There are many extant embroidered heraldic shields from the 16th century. Several are in the possession of the National Trust, the largest collection being at Hardwick Hall and attributed to Bess of Hardwick, made to furnish her many residences. Her four marriages, her children and their consequent marriages provided an almost endless supply. See page 32 in Santina Levey’s The Embroideries at Harwick Hall.
The imagery in a coat of arms could be executed using a variety of stitches, materials and techniques depending on the skill level of the embroiderer and the end use of the object. There are many examples in museums such as this cushion cover in the V&A. T.262-1968 (below left). An early example of a royal coat of arms is embroidered on a pall in the collection of the Ashmolean commissioned by Henry VII circa 1504 (below centre). The supporters, shield and crown have been padded, embroidered and appliquéd onto a red velvet ground. In a previous blog post, the coats of arms on the Elizabethan Burses in the British Museum BM 1997, 0301.1 (below right) and the V&A were discussed with reference to the use of goldwork.
Arms were important for the Livery Companies as well, appearing on ceremonial and processional objects such as hangings, banners and funeral palls. The Coopers’ Company had a new hearse cloth made in 1563 which took seven months to complete. A painter was employed specifically to draw the arms for the embroiderers to stitch. Unfortunately, it is no longer extant. Other companies do have 16th century palls in their collections including the Saddlers’ and the Merchant Taylors’. The charges on their arms include objects that are integral to their work and they are of a similar size and technique. The Saddlers’ Pall arms has three identical saddles (below left) and the Merchant Taylors’ (below centre) depict imported fabrics in the form of two mantles (long cloaks) and a pavilion (tent). The Broderers’ have in their possession four banners thought to have been embroidered in the last quarter of the 1500’s (below right). In the image, you can see the dimensionality of the embroidered lion and broche.
To gain a deeper understanding of what was involved in creating a new heraldic shield, it was decided to attempt a small embroidered version suitable for a book cover. The coloured and annotated image of the arms granted to John Parr late in the 16th century, provided an authentic design for this endeavour. Embroidered arms on previously photographed book bindings, particularly those of Katherine Parr on British Library catalogue number c27e19 (at the bottom of the page), were referenced for appropriate materials and techniques.
A black line drawing was made of the shield and the outlines were traced onto a ground cloth of linen. Each section would be embroidered separately, transferring the individual charges as required. The background of each section was prepared according to colour. Silk satin squares in red (murrey) and blue (azure) were applied to the linen (below left) and rows of laid passing in gold and silver filled in the areas of yellow and white as indicated by the notes on the original drawing. In the case of the lower right section, blue and red satin, and silver passing were all used to create the necessary ground onto which the charges were then embroidered.

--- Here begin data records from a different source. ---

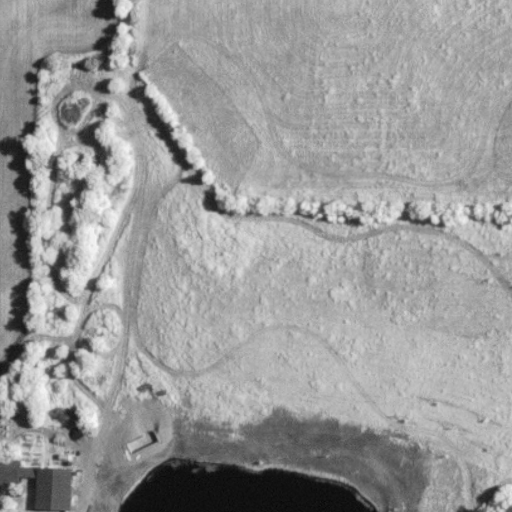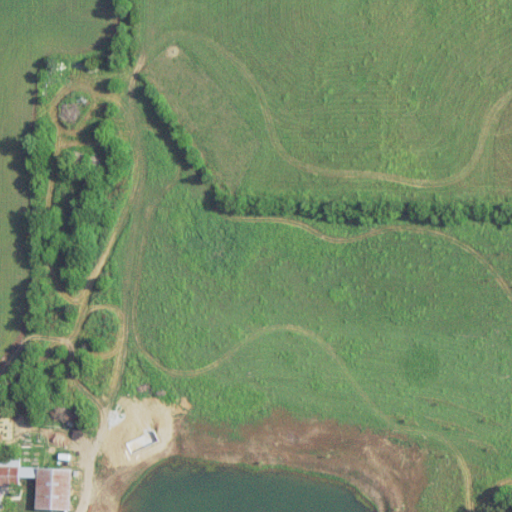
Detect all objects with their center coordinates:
building: (41, 483)
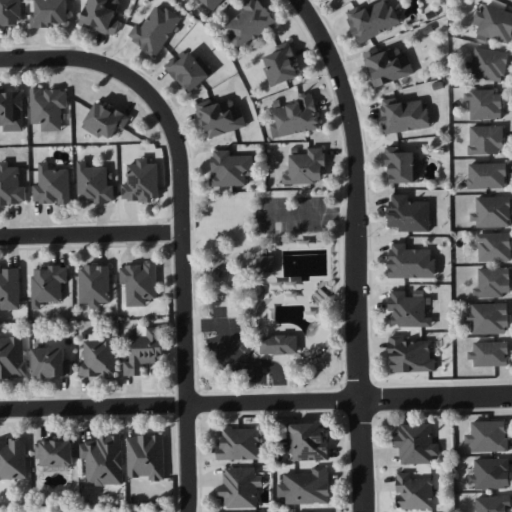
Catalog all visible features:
building: (212, 3)
building: (50, 12)
building: (10, 13)
building: (49, 13)
building: (101, 15)
building: (372, 20)
building: (249, 23)
building: (494, 23)
building: (155, 30)
building: (487, 64)
building: (281, 65)
building: (388, 65)
building: (189, 70)
building: (485, 104)
building: (48, 107)
building: (11, 110)
building: (404, 115)
building: (221, 116)
building: (221, 117)
building: (296, 117)
building: (105, 120)
building: (485, 139)
road: (191, 162)
building: (402, 166)
building: (306, 167)
building: (230, 168)
building: (487, 175)
building: (142, 181)
building: (94, 183)
building: (11, 184)
building: (52, 185)
building: (493, 211)
road: (304, 214)
building: (409, 214)
parking lot: (292, 215)
road: (180, 220)
road: (90, 237)
building: (494, 246)
road: (353, 249)
road: (213, 255)
building: (411, 262)
building: (266, 263)
building: (493, 282)
building: (139, 283)
building: (48, 284)
building: (94, 285)
road: (194, 285)
building: (10, 288)
building: (408, 310)
building: (488, 318)
building: (277, 344)
building: (279, 344)
parking lot: (233, 345)
building: (144, 349)
building: (490, 353)
building: (410, 355)
road: (237, 356)
building: (12, 357)
building: (98, 357)
building: (50, 362)
road: (307, 366)
road: (341, 369)
road: (298, 376)
road: (256, 403)
road: (375, 424)
building: (488, 436)
building: (309, 442)
building: (416, 443)
building: (239, 444)
building: (55, 452)
building: (146, 456)
building: (13, 458)
building: (103, 460)
building: (490, 473)
building: (240, 487)
building: (306, 487)
building: (414, 492)
building: (493, 503)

The upside down fetterlocks (above centre) presented a bit of a challenge. Small motifs on the extant arms were often embroidered using purl and, as established in previous posts, the purl available now does not produce a comparable effect. The modern wire is much finer and not meant to be applied in lengths that require shaping with overstitching or couching which, even when extra care is taken, causes visible kinks in the purl to appear. A modern smooth purl was used for the fleur-de-lis under the horn but they more closely resemble ears of wheat (above right).
Transferring the designs for the boar, griffon and pheasant required stitching the outline shapes freehand in running stitch using the line drawing as a guide. The areas were then filled in with the appropriate coloured silk thread.
As noted, there were many steps involved in every section on the new embroidery. Some of them, applying the silk fabric and the laying of the passing, were fairly effortless. Others were physically challenging, such as embroidering through the laid ground of passing, requiring a good deal of patience. The finished embroidery has only six sections while the Katherine Parr arms have eleven squeezed into the same area making it an even more daunting task and further expanding my admiration and respect for the Tudor embroiderer.